Physical samples, known as presolar grains, of mineral grains from AGB stars are available for laboratory analysis in the form of individual refractory presolar grains. These formed in the circumstellar dust envelopes and were transported to the early Solar System by stellar wind. A majority of presolar silicon carbide grains have their origin in carbon stars in the late thermally-pulsing AGB phase of their stellar evolution.

===Late thermal pulse===
As many as a quarter of all post-AGB stars undergo what is dubbed a "born-again" episode. The carbon–oxygen core is now surrounded by helium with an outer shell of hydrogen. If the helium is re-ignited a thermal pulse occurs and the star quickly returns to the AGB, becoming a helium-burning, hydrogen-deficient stellar object. If the star still has a hydrogen-burning shell when this thermal pulse occurs, it is termed a "late thermal pulse". Otherwise it is called a "very late thermal pulse".

The outer atmosphere of the born-again star develops a stellar wind and the star once more follows an evolutionary track across the Hertzsprung–Russell diagram. However, this phase is very brief, lasting only about 200 years before the star again heads toward the white dwarf stage. Observationally, this late thermal pulse phase appears almost identical to a Wolf–Rayet star in the midst of its own planetary nebula.

Stars such as Sakurai's Object and FG Sagittae are being observed as they rapidly evolve through this phase.
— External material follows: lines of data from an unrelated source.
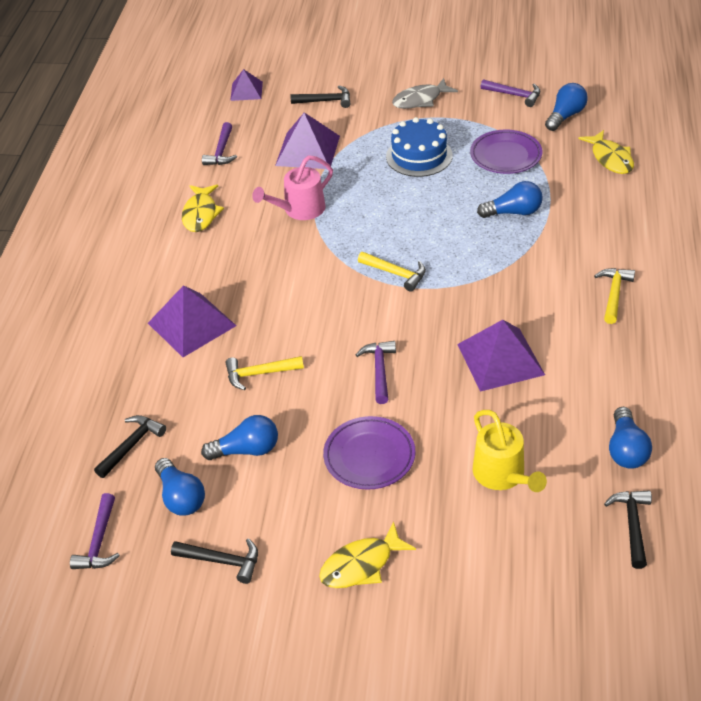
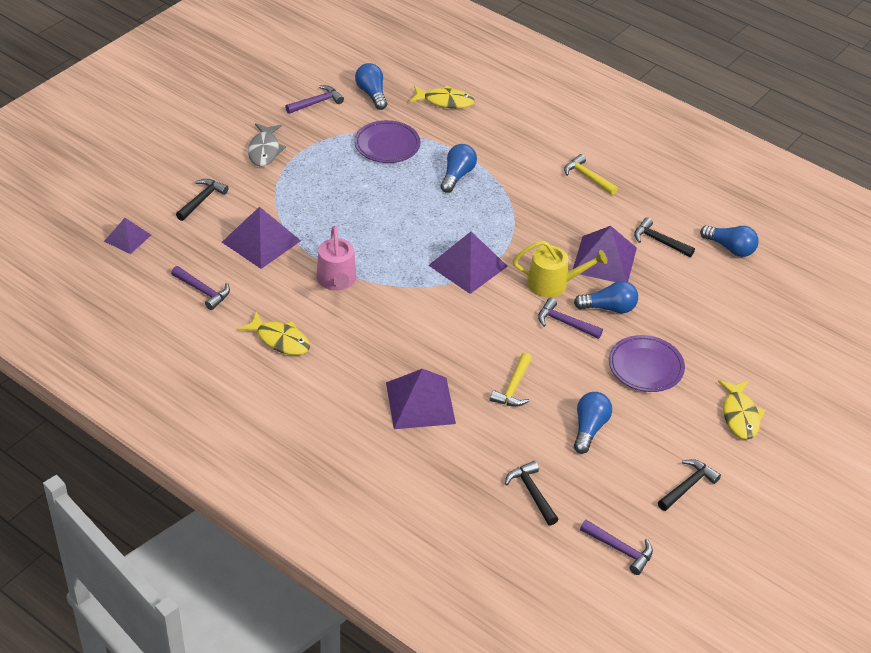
camera: 65 degrees left, 0 degrees up
blue light bulb [155,458,205,516] -> blue light bulb moved to [574,281,638,313]
yellow hammer [358,252,426,292] -> purple pyramid [428,232,508,294]
blue cake [386,117,453,177] -> none
yellow watering can [473,410,547,492] -> yellow watering can moved to [513,241,607,297]
black hammer [604,490,652,569] -> black hammer moved to [634,217,695,257]

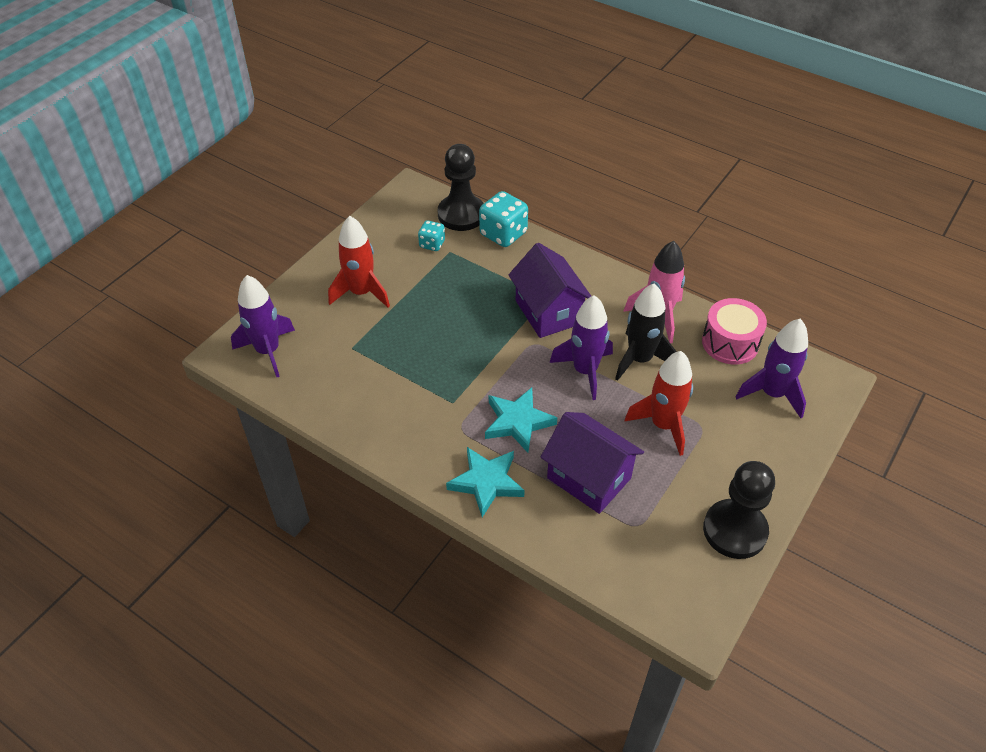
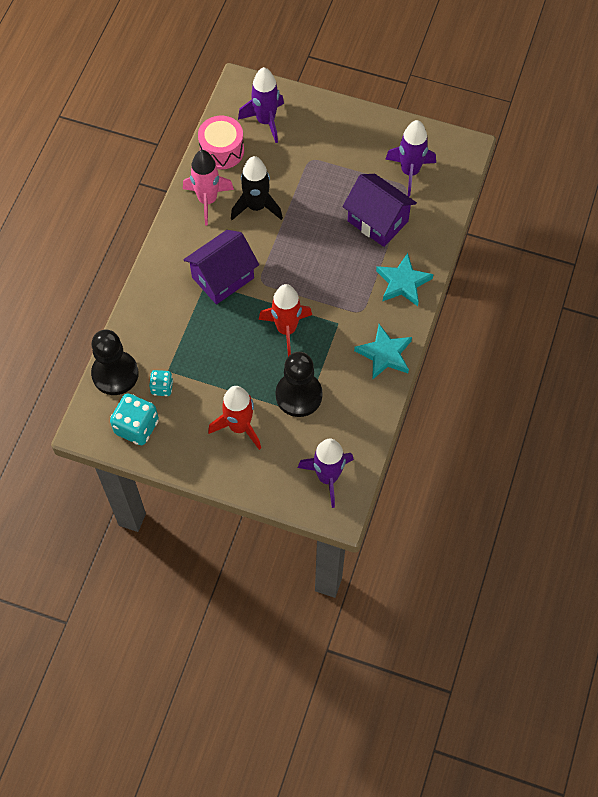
camera: 105 degrees left, 15 degrees up
turquoise dice [479,191,528,247] -> turquoise dice moved to [110,393,159,445]
turquoise star [485,388,558,453] -> turquoise star moved to [354,324,412,380]
purple house [541,412,644,514] -> purple house turned 75 degrees counterclockwise [343,174,417,247]
purple rocket [550,295,613,400] -> purple rocket moved to [385,120,436,197]
red rocket [624,351,693,456] -> red rocket moved to [259,284,312,356]
black pawn [703,461,775,559] -> black pawn moved to [275,352,322,417]

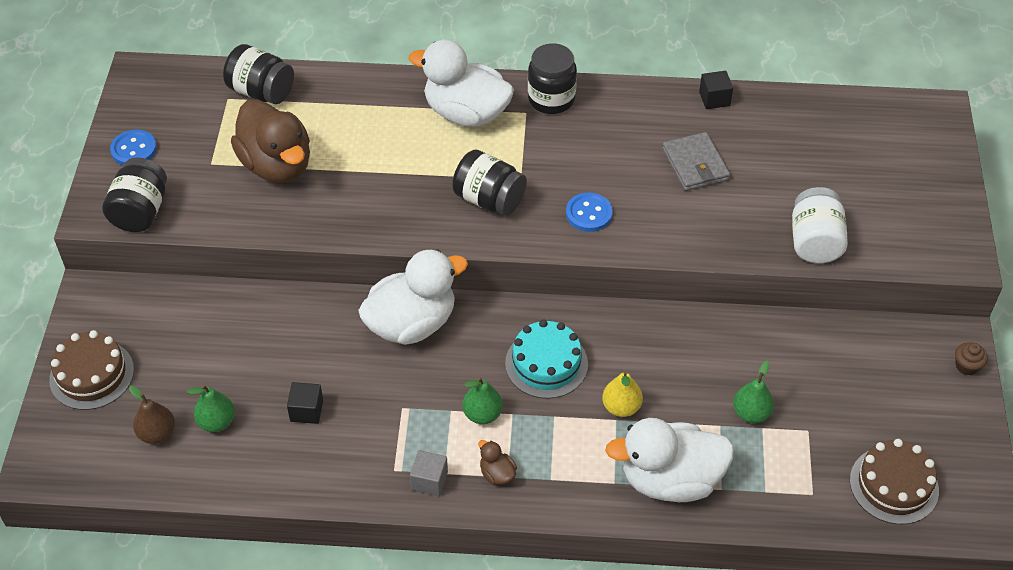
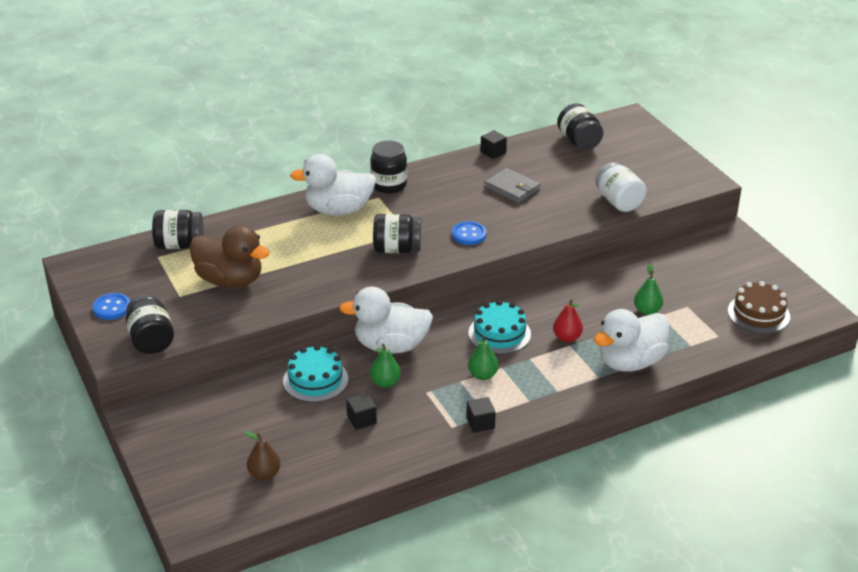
camera: 30 degrees left, 15 degrees down
brown cake [49,330,134,410] -> none
green pear [187,384,235,432] -> green pear moved to [370,344,401,388]
white duck [358,249,468,345] -> white duck turned 120 degrees counterclockwise [339,287,433,354]
grey cube [410,450,448,496] -> black cube [466,397,496,433]
brown duck [478,440,517,485] -> none
yellow pear [602,371,643,417] -> red pear [553,299,583,342]
brown cupcake [955,342,988,375] -> none
none -> turquoise cake [283,345,348,402]
none -> black jar [557,103,604,150]

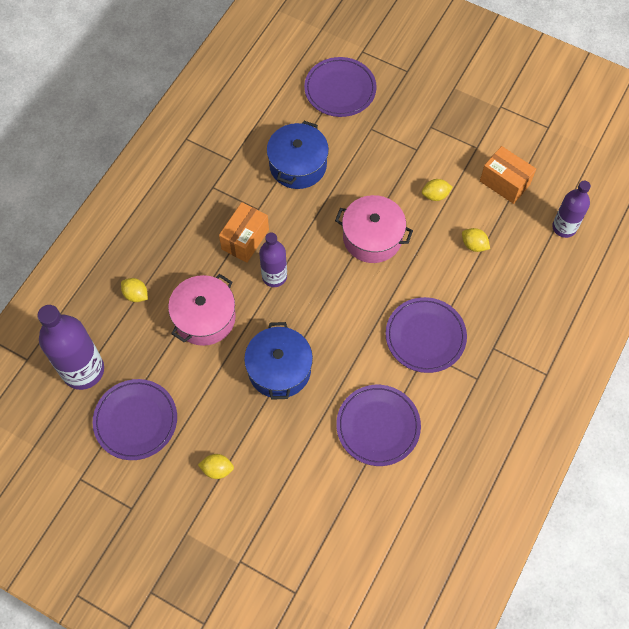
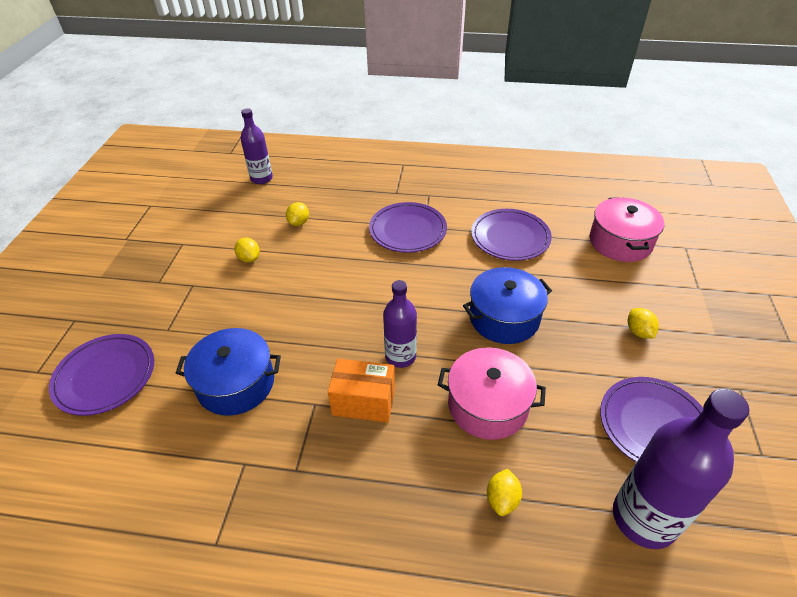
camera: 110 degrees left, 20 degrees down
pink pot [335,195,413,263] -> pink pot moved to [590,197,665,262]
orange box [480,146,536,204] -> none

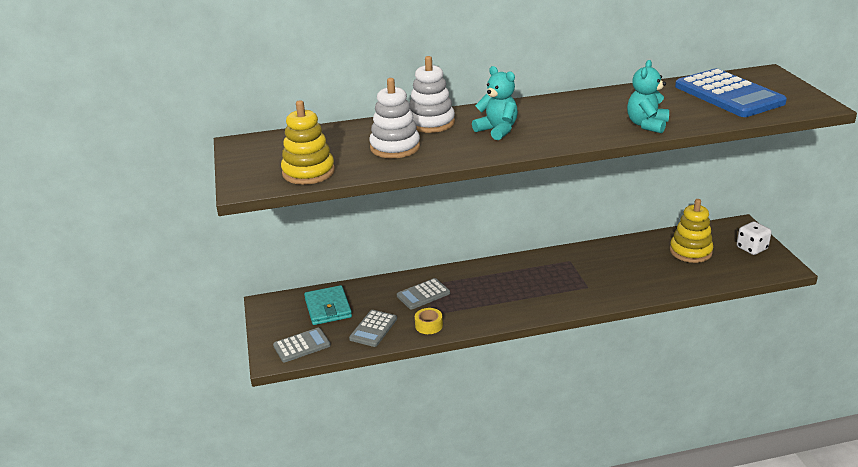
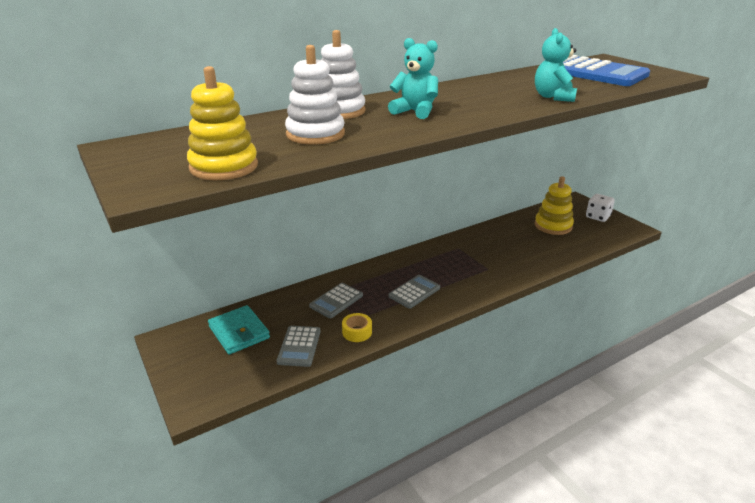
camera: 20 degrees left, 0 degrees up
grey calculator [273,328,331,362] -> grey calculator moved to [388,275,440,309]

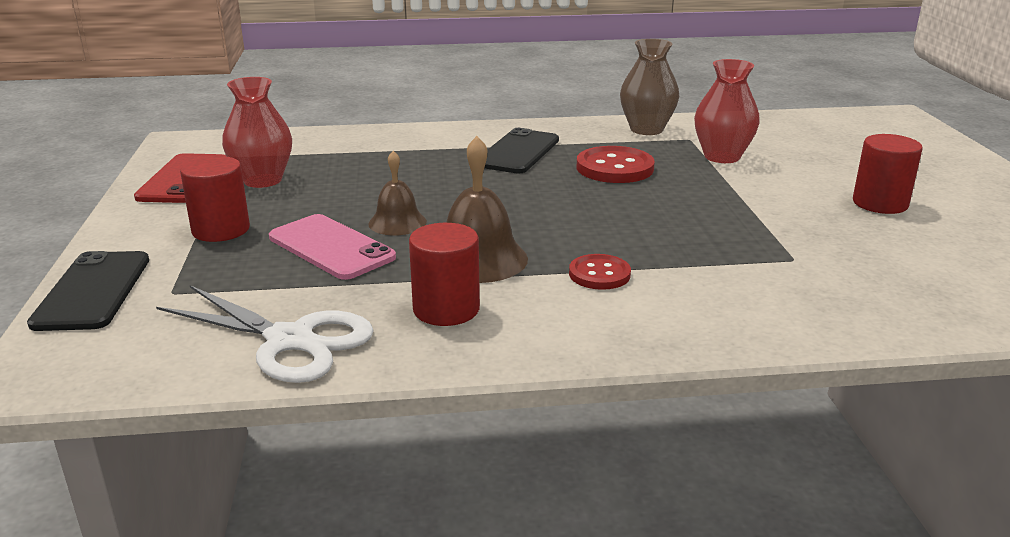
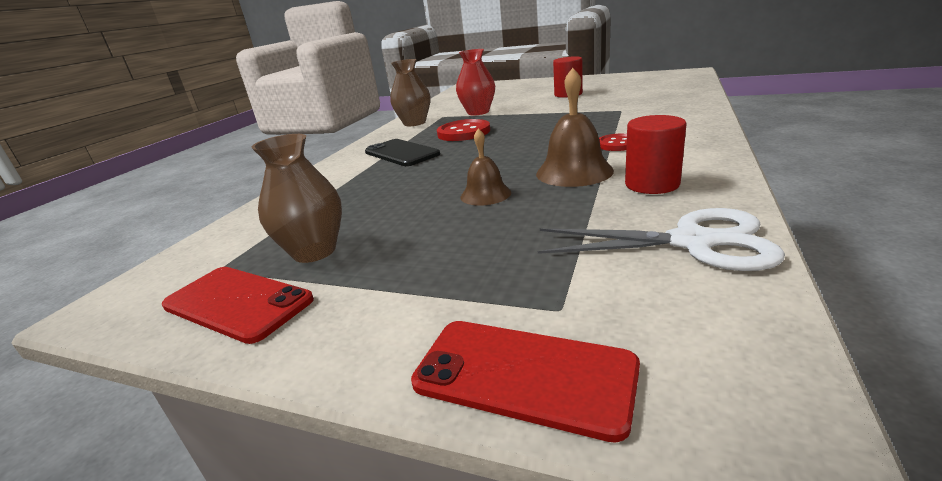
camera: 60 degrees left, 0 degrees up
black phone [27,251,149,331] -> red phone [411,321,640,443]
white scissors [156,285,374,383] -> white scissors turned 45 degrees clockwise [538,208,785,271]
red cylinder [180,156,250,242] -> none
red vase [222,77,292,188] -> brown vase [251,134,342,263]
pink phone [269,214,396,280] -> none

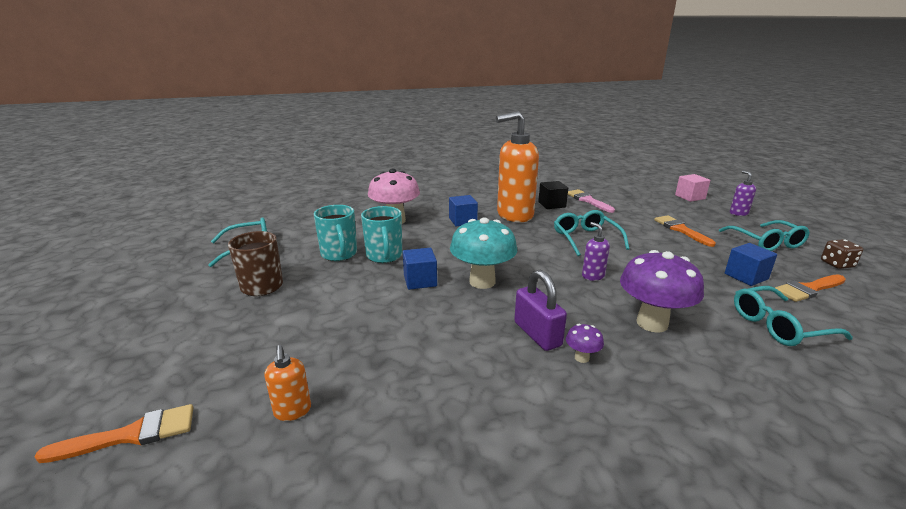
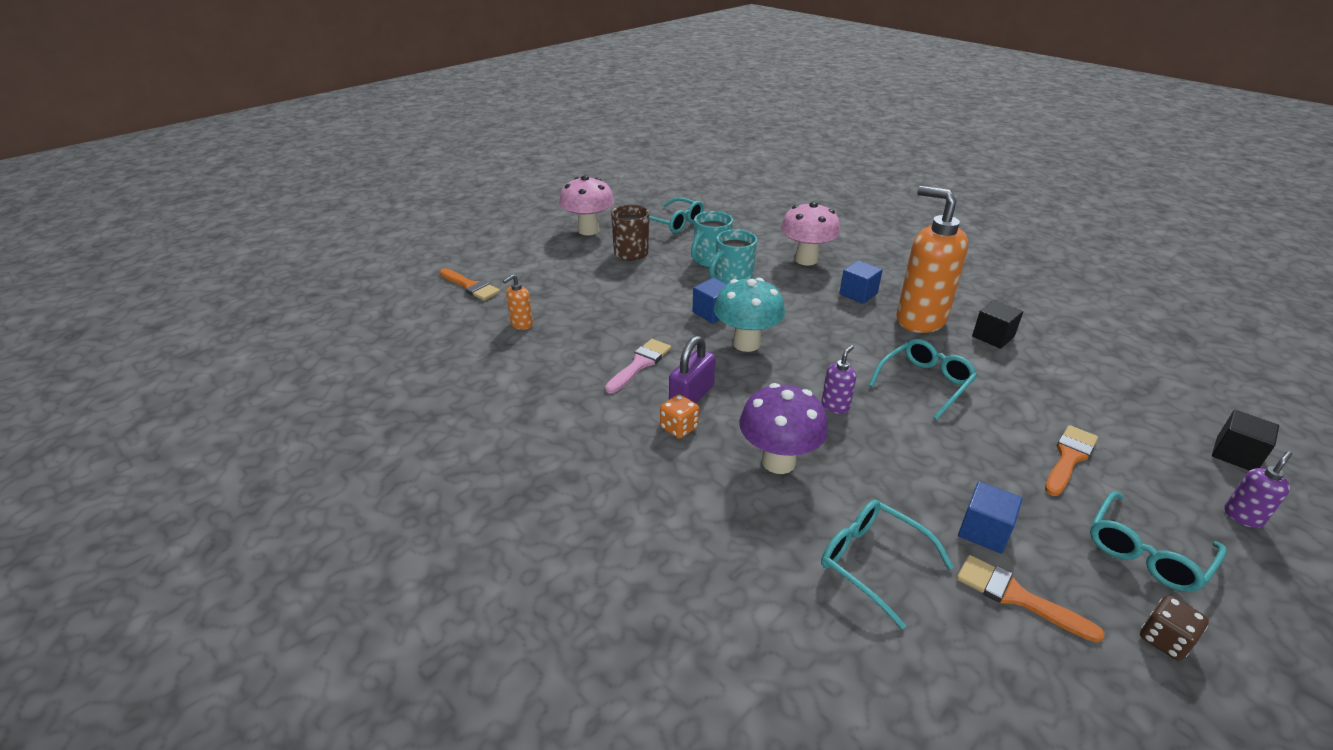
camera: 60 degrees right, 10 degrees up
purple mushroom [566,324,604,363] -> orange dice [660,394,699,439]
pink brush [568,189,615,213] -> pink brush moved to [605,339,671,394]
pink cube [675,174,711,202] -> black cube [1212,410,1279,471]
none -> pink mushroom [559,175,614,235]

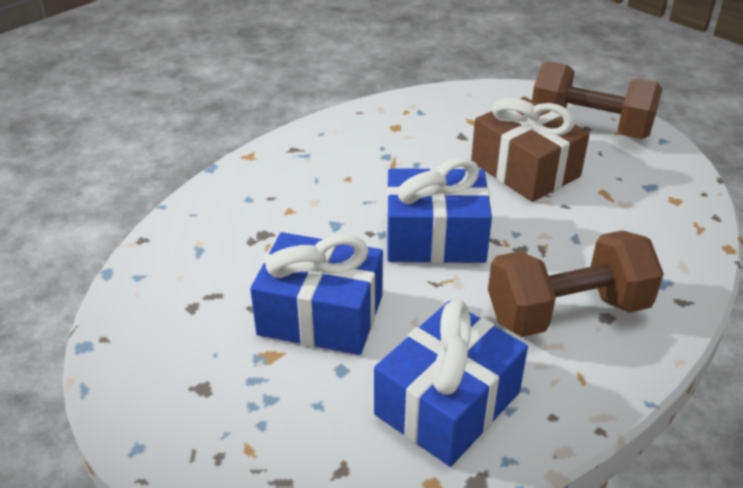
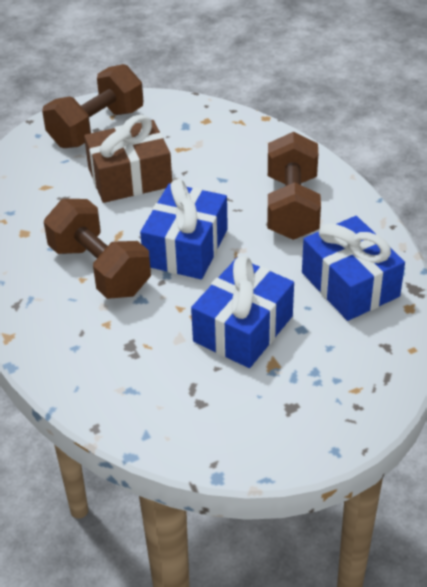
camera: 70 degrees left, 5 degrees up
none -> brown dumbbell [44,199,151,299]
Mapping the circumstellar magnetic fields of thermal-pulsating (TP-) AGB stars has recently been reported using the so-called Goldreich-Kylafis effect.

===Super-AGB stars===

The high mass counterpart of AGB stars are called Super-AGB stars. These stars have initial masses sufficient to burn carbon but too little mass to ignite neon and progress to iron core collapse supernova. They have masses above to .. The carbon burning sequence in these stars yields a NeO core which resembles the AGB core but with more mass. If the core mass can reach $M_{EC}$, 1.37 solar mass, electron capture can cause core collapse to a neutron star. The conditions for this event are complex. Observations have produced some candidates for electron-capture nova but solid identification has not yet been achieved.